Bogotás neuer Bürgermeister*: weiblich, lesbisch, grün

by

Die Einwohner von Kolumbiens Hauptstadt Bogotá wählten vergangenen Sonntag erstmals eine Frau zur Bürgermeisterin. Mit rund 35 Prozent der Stimmen setzte sich die Grünen-Politikerin Claudia López gegen den liberalen Politiker Carlos Fernando Galán durch, der auf rund 32 Prozent kam. 

López war Senatorin der Republik Kolumbien und Vizepräsidentschaftskandidatin bei den Präsidentschaftswahlen 2018 für die Partei der Grünen Allianz.

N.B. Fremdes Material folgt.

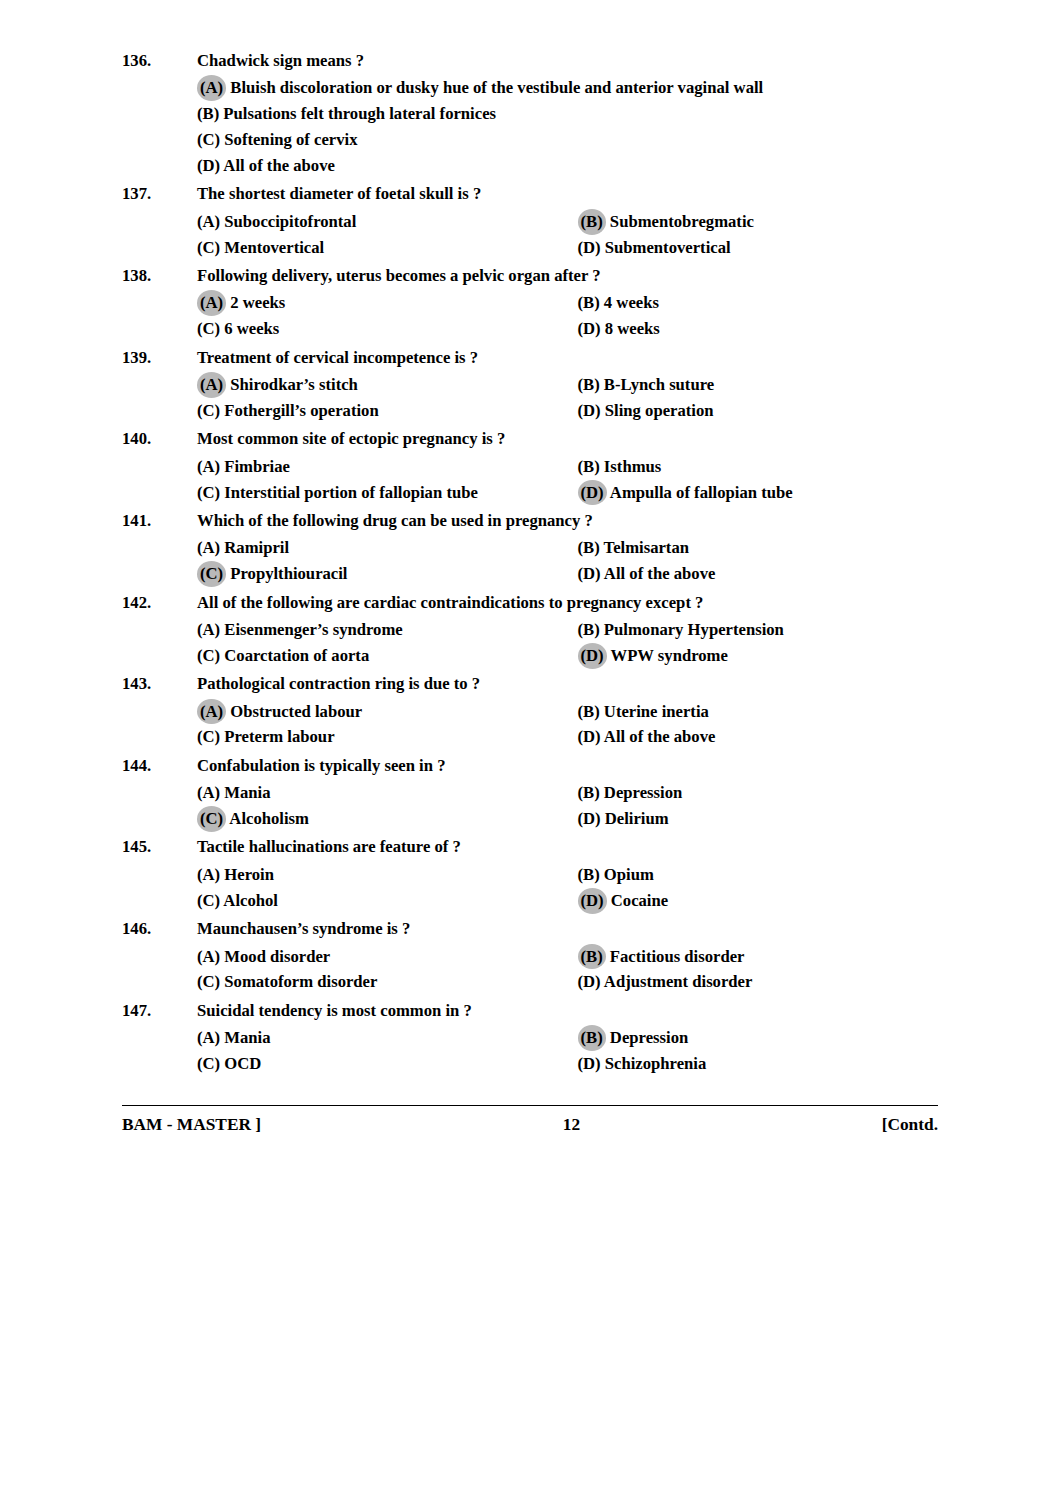136.
Chadwick sign means ?
(A) Bluish discoloration or dusky hue of the vestibule and anterior vaginal wall
(B) Pulsations felt through lateral fornices
(C) Softening of cervix
(D) All of the above
137.
The shortest diameter of foetal skull is ?
(A) Suboccipitofrontal
(B) Submentobregmatic
(C) Mentovertical
(D) Submentovertical
138.
Following delivery, uterus becomes a pelvic organ after ?
(A) 2 weeks
(B) 4 weeks
(C) 6 weeks
(D) 8 weeks
139.
Treatment of cervical incompetence is ?
(A) Shirodkar’s stitch
(B) B-Lynch suture
(C) Fothergill’s operation
(D) Sling operation
140.
Most common site of ectopic pregnancy is ?
(A) Fimbriae
(B) Isthmus
(C) Interstitial portion of fallopian tube
(D) Ampulla of fallopian tube
141.
Which of the following drug can be used in pregnancy ?
(A) Ramipril
(B) Telmisartan
(C) Propylthiouracil
(D) All of the above
142.
All of the following are cardiac contraindications to pregnancy except ?
(A) Eisenmenger’s syndrome
(B) Pulmonary Hypertension
(C) Coarctation of aorta
(D) WPW syndrome
143.
Pathological contraction ring is due to ?
(A) Obstructed labour
(B) Uterine inertia
(C) Preterm labour
(D) All of the above
144.
Confabulation is typically seen in ?
(A) Mania
(B) Depression
(C) Alcoholism
(D) Delirium
145.
Tactile hallucinations are feature of ?
(A) Heroin
(B) Opium
(C) Alcohol
(D) Cocaine
146.
Maunchausen’s syndrome is ?
(A) Mood disorder
(B) Factitious disorder
(C) Somatoform disorder
(D) Adjustment disorder
147.
Suicidal tendency is most common in ?
(A) Mania
(B) Depression
(C) OCD
(D) Schizophrenia
BAM - MASTER ]
12
[Contd.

Seit Sonntag ist sie die erste weibliche und zugleich die erste offen lesbische Bürgermeisterin einer lateinamerikanischen Großstadt.

Dass López offen lesbisch lebt, ist in Bogotá seit Jahren bekannt, spielte bei der Wahlentscheidung aber keine Rolle. Vielmehr waren es zukunftsorientierte Themen wie ‚Bildungspolitik‘ und ‚Verkehrswende‘, mit denen López vor allem junge Wähler erreichte. 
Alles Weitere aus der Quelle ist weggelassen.